Molecular Cloning of Squid N-Acetylgalactosamine 4-Sulfate 6-O-Sulfotransferase and Synthesis of a Unique Chondroitin Sulfate Containing E-D Hybrid Tetrasaccharide Structure by the Recombinant Enzyme

N-Acetylgalactosamine 4-sulfate 6-O-sulfotransferase (GalNAc4S-6ST) transfers sulfate to position 6 of GalNAc(4SO₄) residues in chondroitin sulfate (CS). We previously purified squid GalNAc4S-6ST and cloned a cDNA encoding the partial sequence of squid GalNAc4S-6ST. In this paper, we cloned squid GalNAc4S-6ST cDNA containing a full open reading frame and characterized the recombinant squid GalNAc4S-6ST. The cDNA predicts a Type II transmembrane protein composed of 425 amino acid residues.

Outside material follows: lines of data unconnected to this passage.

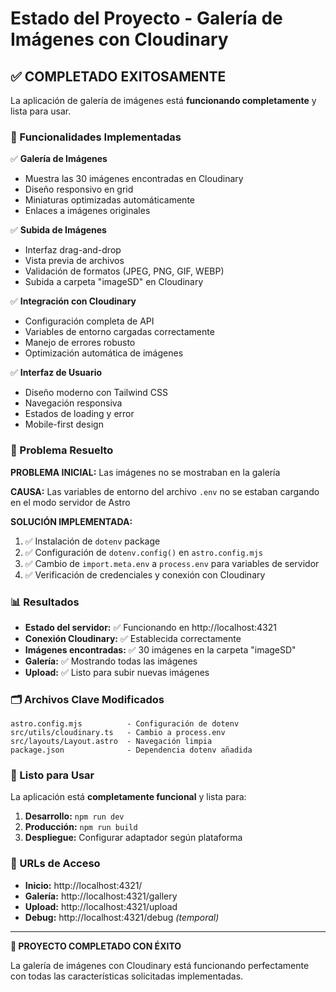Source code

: # Estado del Proyecto - Galería de Imágenes con Cloudinary

## ✅ COMPLETADO EXITOSAMENTE

La aplicación de galería de imágenes está **funcionando completamente** y lista para usar.

### 🎯 Funcionalidades Implementadas

✅ **Galería de Imágenes**

- Muestra las 30 imágenes encontradas en Cloudinary
- Diseño responsivo en grid
- Miniaturas optimizadas automáticamente
- Enlaces a imágenes originales

✅ **Subida de Imágenes**

- Interfaz drag-and-drop
- Vista previa de archivos
- Validación de formatos (JPEG, PNG, GIF, WEBP)
- Subida a carpeta "imageSD" en Cloudinary

✅ **Integración con Cloudinary**

- Configuración completa de API
- Variables de entorno cargadas correctamente
- Manejo de errores robusto
- Optimización automática de imágenes

✅ **Interfaz de Usuario**

- Diseño moderno con Tailwind CSS
- Navegación responsiva
- Estados de loading y error
- Mobile-first design

### 🔧 Problema Resuelto

**PROBLEMA INICIAL:** Las imágenes no se mostraban en la galería

**CAUSA:** Las variables de entorno del archivo `.env` no se estaban cargando en el modo servidor de Astro

**SOLUCIÓN IMPLEMENTADA:**

1. ✅ Instalación de `dotenv` package
2. ✅ Configuración de `dotenv.config()` en `astro.config.mjs`
3. ✅ Cambio de `import.meta.env` a `process.env` para variables de servidor
4. ✅ Verificación de credenciales y conexión con Cloudinary

### 📊 Resultados

- **Estado del servidor:** ✅ Funcionando en http://localhost:4321
- **Conexión Cloudinary:** ✅ Establecida correctamente
- **Imágenes encontradas:** ✅ 30 imágenes en la carpeta "imageSD"
- **Galería:** ✅ Mostrando todas las imágenes
- **Upload:** ✅ Listo para subir nuevas imágenes

### 🗂️ Archivos Clave Modificados

```
astro.config.mjs          - Configuración de dotenv
src/utils/cloudinary.ts   - Cambio a process.env
src/layouts/Layout.astro  - Navegación limpia
package.json              - Dependencia dotenv añadida
```

### 🚀 Listo para Usar

La aplicación está **completamente funcional** y lista para:

1. **Desarrollo:** `npm run dev`
2. **Producción:** `npm run build`
3. **Despliegue:** Configurar adaptador según plataforma

### 📱 URLs de Acceso

- **Inicio:** http://localhost:4321/
- **Galería:** http://localhost:4321/gallery
- **Upload:** http://localhost:4321/upload
- **Debug:** http://localhost:4321/debug _(temporal)_

---

**🎉 PROYECTO COMPLETADO CON ÉXITO**

La galería de imágenes con Cloudinary está funcionando perfectamente con todas las características solicitadas implementadas.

The recombinant squid GalNAc4S-6ST transferred sulfate preferentially to the internal GalNAc(4SO₄) residues of chondroitin sulfate A (CS-A); nevertheless, the nonreducing terminal GalNAc(4SO₄) could be sulfated efficiently when the GalNAc(4SO₄) residue was included in the unique nonreducing terminal structure, GalNAc(4SO₄)-GlcA(2SO₄)-GalNAc(6SO₄), which was previously found in CS-A. Shark cartilage chondroitin sulfate C (CS-C) and chondroitin sulfate D (CS-D), poor acceptors for human GalNAc4S-6ST, served as the good acceptors for the recombinant squid GalNAc4S-6ST. Analysis of the sulfated products formed from CS-C and CS-D revealed that GalNAc(4SO₄) residues included in a tetrasaccharide sequence, GlcA-GalNAc(4SO₄)-GlcA(2SO₄)-GalNAc(6SO₄), were sulfated efficiently by squid GalNAc4S-6ST, and the E-D hybrid tetrasaccharide sequence, GlcA-GalNAc(4,6-SO₄)-GlcA(2SO₄)-GalNAc(6SO₄) was generated in the resulting sulfated glycosaminoglycans. These observations indicate that the recombinant squid GalNAc4S-6ST is a useful enzyme for preparing a unique chondroitin sulfate containing the E-D hybrid tetrasaccharide structure.